Following up a little more on Stephen's criticism of The Capetown Declaration. This foundational statement in the declaration is completely consistent with the founding principles of the free software movement and open source software licensing:
(The open education movement) is built on the belief that everyone should have the freedom to use, customize, improve and redistribute educational resources without constraint (emphasis added).
Compare to the Free Software Definition:
- The freedom to run the program, for any purpose (freedom 0).
- The freedom to study how the program works, and adapt it to your needs (freedom 1). Access to the source code is a precondition for this.
- The freedom to redistribute copies so you can help your neighbor (freedom 2).
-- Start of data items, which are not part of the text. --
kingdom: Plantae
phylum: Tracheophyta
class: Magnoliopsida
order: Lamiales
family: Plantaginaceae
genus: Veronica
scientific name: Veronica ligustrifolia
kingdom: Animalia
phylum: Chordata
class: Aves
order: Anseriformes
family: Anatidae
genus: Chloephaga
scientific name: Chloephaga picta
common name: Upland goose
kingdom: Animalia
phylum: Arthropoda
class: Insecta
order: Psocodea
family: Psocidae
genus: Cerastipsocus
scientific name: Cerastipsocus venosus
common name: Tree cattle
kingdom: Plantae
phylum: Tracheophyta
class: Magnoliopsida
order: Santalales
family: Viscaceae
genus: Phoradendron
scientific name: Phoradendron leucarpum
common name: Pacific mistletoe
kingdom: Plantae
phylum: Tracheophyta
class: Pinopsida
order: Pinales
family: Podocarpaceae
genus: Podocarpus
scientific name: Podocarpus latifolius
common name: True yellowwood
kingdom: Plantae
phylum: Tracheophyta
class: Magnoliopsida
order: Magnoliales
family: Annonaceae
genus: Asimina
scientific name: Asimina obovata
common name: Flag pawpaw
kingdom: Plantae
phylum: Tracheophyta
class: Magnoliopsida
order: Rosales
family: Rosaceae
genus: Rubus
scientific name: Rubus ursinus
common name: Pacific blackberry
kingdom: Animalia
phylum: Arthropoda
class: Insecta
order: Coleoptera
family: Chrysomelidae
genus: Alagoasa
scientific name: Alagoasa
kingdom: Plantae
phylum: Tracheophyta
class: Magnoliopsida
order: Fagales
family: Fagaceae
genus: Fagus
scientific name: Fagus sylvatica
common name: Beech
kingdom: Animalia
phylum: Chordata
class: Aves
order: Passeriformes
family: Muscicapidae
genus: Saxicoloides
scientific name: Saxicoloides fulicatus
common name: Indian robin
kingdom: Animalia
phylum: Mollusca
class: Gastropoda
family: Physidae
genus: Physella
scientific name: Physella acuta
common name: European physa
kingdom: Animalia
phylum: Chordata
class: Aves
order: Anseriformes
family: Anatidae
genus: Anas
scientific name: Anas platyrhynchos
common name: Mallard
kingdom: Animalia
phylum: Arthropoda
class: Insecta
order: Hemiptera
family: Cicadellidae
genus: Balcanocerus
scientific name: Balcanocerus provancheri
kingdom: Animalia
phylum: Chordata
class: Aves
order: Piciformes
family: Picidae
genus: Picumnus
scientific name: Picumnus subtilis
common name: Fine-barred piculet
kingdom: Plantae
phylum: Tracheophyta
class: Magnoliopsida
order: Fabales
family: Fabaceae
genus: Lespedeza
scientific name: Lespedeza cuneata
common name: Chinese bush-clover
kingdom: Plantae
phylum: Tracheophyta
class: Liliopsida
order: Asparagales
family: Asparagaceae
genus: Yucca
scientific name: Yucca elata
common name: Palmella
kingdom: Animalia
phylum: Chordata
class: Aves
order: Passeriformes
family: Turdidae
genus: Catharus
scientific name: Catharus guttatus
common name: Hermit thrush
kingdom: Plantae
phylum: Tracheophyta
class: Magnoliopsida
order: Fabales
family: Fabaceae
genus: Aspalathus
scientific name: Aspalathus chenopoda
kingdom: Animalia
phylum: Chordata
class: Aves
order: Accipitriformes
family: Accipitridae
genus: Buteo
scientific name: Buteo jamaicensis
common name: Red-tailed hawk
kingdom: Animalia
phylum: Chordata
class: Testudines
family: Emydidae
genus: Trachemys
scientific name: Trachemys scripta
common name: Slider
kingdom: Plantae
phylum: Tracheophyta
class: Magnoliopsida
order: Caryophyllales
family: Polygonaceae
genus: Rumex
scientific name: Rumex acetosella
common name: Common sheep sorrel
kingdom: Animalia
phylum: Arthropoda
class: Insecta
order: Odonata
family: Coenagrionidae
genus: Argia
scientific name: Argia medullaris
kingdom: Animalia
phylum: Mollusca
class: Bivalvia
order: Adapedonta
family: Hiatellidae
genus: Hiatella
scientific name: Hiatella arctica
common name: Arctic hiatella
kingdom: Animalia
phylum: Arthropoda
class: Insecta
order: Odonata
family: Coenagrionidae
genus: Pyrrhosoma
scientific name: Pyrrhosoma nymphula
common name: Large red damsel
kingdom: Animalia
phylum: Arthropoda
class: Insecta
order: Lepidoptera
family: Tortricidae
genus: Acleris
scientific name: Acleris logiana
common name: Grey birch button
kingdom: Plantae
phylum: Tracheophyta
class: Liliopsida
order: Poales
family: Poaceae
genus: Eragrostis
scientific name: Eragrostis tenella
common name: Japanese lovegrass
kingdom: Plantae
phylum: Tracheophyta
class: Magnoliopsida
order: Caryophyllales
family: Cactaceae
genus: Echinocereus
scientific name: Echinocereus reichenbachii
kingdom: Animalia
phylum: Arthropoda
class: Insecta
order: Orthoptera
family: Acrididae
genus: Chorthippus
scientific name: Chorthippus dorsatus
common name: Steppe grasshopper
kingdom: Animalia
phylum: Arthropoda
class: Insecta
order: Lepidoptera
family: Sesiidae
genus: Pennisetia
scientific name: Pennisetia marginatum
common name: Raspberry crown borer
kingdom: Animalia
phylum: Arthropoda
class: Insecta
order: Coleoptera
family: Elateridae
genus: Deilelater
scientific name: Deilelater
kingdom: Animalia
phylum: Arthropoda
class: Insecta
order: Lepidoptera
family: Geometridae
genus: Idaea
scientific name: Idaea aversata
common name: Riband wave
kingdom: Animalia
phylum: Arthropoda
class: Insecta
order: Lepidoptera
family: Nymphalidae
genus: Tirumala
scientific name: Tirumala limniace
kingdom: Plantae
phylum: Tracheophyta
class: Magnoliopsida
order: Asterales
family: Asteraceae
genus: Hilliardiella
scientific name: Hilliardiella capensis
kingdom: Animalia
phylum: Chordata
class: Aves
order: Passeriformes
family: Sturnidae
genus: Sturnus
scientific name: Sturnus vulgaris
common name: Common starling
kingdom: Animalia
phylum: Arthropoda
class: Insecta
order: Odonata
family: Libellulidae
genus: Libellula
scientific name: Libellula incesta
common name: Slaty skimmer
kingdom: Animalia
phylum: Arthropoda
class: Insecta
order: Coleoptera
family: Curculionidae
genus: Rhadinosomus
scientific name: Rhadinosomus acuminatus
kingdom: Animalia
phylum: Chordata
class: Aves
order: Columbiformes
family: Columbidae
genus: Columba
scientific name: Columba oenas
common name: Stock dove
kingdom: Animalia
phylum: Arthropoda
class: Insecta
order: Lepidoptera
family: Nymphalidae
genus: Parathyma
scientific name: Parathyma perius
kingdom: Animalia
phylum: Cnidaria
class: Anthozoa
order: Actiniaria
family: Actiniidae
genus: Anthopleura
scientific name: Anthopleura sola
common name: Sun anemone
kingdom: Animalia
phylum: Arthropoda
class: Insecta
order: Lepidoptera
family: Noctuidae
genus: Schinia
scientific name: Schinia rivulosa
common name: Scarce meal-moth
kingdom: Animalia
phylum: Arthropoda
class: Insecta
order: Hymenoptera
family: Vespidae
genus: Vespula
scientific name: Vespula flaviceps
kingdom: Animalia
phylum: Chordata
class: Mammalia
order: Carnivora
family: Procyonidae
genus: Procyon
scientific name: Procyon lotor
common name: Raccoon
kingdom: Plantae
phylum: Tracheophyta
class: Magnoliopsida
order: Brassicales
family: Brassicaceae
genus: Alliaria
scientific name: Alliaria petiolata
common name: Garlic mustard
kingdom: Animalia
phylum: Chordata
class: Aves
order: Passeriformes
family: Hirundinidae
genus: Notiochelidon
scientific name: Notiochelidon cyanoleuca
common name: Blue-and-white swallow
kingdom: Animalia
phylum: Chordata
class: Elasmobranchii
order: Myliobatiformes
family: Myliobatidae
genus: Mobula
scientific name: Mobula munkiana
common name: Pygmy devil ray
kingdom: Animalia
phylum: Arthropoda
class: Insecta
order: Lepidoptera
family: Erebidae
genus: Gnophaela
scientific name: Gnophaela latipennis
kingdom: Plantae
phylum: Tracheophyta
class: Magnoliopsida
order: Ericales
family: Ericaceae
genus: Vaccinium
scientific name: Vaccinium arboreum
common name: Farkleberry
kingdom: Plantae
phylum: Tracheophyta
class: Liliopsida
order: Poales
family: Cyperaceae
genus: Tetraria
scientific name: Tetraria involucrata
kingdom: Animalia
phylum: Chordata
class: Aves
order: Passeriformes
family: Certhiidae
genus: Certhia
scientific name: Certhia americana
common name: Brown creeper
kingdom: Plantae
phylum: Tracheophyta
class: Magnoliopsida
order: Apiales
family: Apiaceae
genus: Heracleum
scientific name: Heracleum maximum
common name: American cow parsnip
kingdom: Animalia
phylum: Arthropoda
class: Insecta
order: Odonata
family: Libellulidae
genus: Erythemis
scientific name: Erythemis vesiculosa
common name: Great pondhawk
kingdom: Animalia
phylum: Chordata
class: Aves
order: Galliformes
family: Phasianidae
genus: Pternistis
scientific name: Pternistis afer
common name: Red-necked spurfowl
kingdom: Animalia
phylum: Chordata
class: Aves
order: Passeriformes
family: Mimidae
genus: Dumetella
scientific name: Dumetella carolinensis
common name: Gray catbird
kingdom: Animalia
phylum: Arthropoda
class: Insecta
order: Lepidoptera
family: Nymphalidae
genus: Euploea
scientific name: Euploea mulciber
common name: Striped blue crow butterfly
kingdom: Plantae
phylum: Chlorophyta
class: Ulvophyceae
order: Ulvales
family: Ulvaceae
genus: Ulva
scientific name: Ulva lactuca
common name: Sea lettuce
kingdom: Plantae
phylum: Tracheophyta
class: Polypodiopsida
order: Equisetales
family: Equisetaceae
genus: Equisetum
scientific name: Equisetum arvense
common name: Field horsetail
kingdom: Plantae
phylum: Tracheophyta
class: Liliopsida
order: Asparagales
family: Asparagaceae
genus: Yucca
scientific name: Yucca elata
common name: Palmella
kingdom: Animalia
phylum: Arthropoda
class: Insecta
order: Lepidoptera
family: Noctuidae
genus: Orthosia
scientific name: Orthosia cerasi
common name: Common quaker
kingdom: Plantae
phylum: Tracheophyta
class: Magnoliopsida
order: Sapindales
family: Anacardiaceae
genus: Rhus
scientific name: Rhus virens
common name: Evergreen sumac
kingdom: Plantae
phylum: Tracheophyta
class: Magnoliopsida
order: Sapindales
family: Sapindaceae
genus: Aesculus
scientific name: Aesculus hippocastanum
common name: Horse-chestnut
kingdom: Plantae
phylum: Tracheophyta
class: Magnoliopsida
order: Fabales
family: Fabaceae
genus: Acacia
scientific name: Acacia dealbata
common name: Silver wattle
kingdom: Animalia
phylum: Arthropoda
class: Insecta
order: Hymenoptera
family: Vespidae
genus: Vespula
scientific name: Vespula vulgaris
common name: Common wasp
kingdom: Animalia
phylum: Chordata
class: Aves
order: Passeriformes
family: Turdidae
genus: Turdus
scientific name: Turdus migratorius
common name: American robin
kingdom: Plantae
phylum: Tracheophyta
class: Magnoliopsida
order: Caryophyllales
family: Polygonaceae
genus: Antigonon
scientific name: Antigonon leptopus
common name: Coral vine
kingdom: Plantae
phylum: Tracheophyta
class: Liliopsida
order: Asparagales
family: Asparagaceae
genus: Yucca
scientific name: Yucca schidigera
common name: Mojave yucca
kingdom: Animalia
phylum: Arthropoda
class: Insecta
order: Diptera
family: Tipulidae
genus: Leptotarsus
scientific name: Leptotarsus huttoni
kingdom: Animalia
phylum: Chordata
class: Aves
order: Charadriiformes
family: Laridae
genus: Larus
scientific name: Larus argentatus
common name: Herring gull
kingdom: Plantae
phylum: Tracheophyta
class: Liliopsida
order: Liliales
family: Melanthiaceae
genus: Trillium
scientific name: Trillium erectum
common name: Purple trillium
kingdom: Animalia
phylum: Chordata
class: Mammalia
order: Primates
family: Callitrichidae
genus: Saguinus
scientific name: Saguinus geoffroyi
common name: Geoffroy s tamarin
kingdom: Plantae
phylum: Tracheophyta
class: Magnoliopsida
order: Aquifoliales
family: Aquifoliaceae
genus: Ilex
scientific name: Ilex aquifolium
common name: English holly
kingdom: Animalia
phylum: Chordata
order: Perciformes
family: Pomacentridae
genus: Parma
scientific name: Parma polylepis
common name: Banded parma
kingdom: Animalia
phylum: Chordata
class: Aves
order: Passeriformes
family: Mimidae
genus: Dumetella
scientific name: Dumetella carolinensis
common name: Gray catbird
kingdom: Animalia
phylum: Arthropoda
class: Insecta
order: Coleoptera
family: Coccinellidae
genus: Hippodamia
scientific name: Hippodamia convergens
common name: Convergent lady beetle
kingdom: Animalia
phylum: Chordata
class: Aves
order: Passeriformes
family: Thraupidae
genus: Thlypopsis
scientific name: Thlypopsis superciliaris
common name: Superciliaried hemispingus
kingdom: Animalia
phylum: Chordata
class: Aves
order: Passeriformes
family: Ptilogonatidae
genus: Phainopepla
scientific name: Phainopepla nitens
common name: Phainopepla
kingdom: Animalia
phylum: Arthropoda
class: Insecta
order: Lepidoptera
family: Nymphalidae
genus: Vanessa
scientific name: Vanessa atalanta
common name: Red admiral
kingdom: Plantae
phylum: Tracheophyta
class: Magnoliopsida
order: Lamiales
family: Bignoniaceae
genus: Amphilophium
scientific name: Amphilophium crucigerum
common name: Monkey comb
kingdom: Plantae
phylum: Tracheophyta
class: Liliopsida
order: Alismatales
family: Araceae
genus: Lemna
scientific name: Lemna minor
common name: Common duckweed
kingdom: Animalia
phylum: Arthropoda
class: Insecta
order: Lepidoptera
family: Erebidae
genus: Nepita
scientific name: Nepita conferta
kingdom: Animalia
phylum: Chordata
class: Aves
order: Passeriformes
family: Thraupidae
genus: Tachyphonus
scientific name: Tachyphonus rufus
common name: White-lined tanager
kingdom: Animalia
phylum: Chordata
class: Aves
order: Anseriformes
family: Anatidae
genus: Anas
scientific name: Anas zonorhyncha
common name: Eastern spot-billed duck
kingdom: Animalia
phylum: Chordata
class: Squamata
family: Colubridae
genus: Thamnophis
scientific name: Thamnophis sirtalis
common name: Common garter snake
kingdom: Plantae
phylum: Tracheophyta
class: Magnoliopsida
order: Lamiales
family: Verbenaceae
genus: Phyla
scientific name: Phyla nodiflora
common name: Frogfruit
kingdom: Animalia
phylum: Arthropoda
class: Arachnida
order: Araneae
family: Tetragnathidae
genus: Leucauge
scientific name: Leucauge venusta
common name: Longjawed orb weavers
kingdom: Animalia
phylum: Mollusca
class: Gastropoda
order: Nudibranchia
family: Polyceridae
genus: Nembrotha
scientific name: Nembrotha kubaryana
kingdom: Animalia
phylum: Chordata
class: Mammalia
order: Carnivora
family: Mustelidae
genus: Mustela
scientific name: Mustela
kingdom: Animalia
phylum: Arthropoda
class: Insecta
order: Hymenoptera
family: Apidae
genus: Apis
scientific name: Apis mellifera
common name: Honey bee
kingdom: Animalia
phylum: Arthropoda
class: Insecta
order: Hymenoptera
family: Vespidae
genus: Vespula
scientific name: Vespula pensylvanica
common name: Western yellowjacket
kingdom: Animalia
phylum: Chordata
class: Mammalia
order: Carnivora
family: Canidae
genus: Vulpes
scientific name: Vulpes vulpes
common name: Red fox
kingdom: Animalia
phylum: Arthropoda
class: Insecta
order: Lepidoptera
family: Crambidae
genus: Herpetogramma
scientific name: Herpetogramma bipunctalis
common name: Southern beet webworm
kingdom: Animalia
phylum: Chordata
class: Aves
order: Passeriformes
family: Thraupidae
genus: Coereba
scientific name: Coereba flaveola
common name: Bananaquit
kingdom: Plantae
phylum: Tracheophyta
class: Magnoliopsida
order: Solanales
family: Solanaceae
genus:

- The freedom to improve the program, and release your improvements to the public, so that the whole community benefits (freedom 3). Access to the source code is a precondition for this.
Stephen's perspective on this is:
Third, the document advocates a form of 'open' that explicitly encourages the closing and blocking of access to education through the commercialization of these resources. The meaning of the catchphrase about "differences among licensing schemes for open resources creat(ing) confusion and incompatibility" is made explicit in the FAQ: "we believe that open education and open educational resources are very much compatible with the business of commercial publishing."
People working from the first principles of the free software movement or the definition of open source software, like me, will never accept non-commercial licensing as "free" or "open," because it limits the use and redistribution of the work. Free use, customization, improvement and redistribution are completely non-negotiable.
Now, this doesn't mean that Stephen is wrong, but I think he holds out a bit more hope that these points of view can be reconciled than is warranted. This is a schism.